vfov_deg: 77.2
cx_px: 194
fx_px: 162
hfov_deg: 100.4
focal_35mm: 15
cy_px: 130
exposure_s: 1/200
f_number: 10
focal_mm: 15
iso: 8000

........

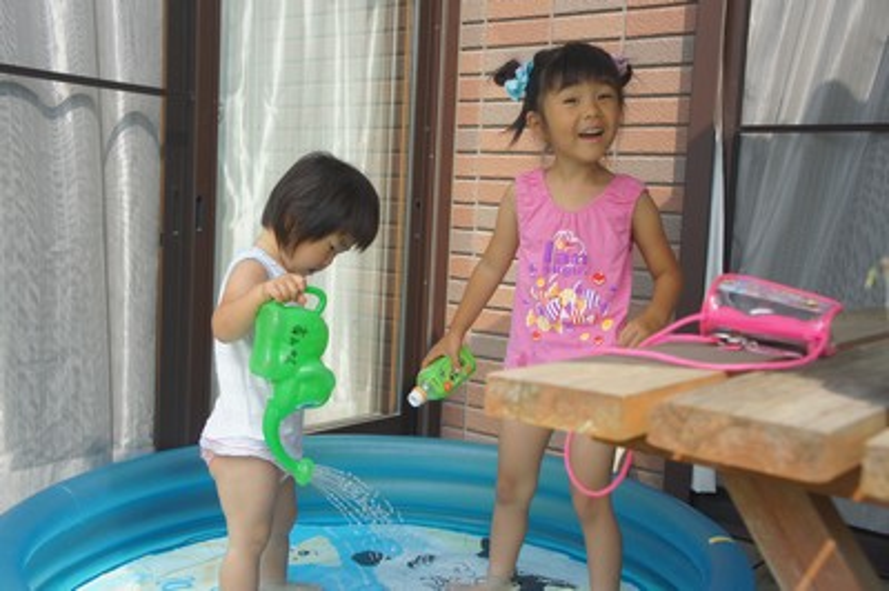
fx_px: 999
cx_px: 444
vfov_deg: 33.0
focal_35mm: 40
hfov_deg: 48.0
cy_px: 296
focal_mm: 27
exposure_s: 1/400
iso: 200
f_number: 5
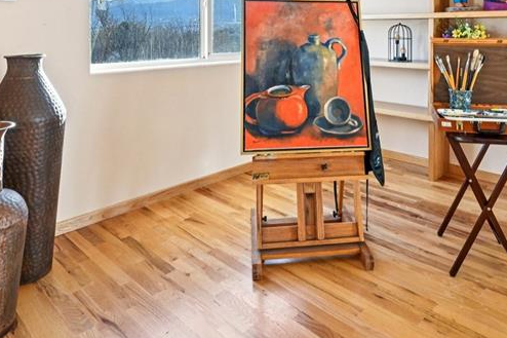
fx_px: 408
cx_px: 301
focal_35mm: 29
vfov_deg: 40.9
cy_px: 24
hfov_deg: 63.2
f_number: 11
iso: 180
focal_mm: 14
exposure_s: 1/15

........

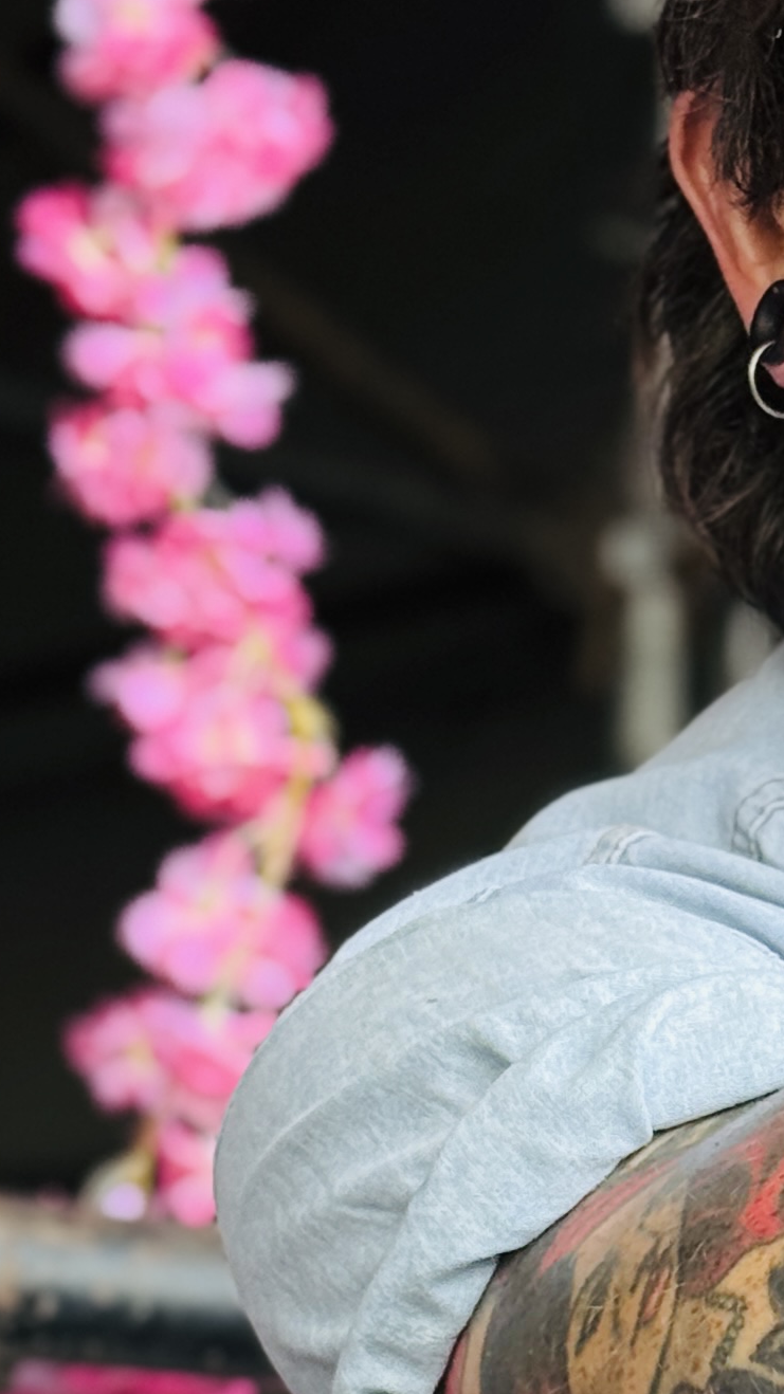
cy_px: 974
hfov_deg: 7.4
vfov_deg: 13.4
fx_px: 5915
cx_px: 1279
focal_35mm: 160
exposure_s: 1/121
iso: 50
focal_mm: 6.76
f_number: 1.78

........

| Exercise |
The listing above holds a line with "vfov_deg: 40.9" and a line with "exposure_s: 1/15". Print the stretch from the first through the second, exactly and alone.

| Your response |
vfov_deg: 40.9
cy_px: 24
hfov_deg: 63.2
f_number: 11
iso: 180
focal_mm: 14
exposure_s: 1/15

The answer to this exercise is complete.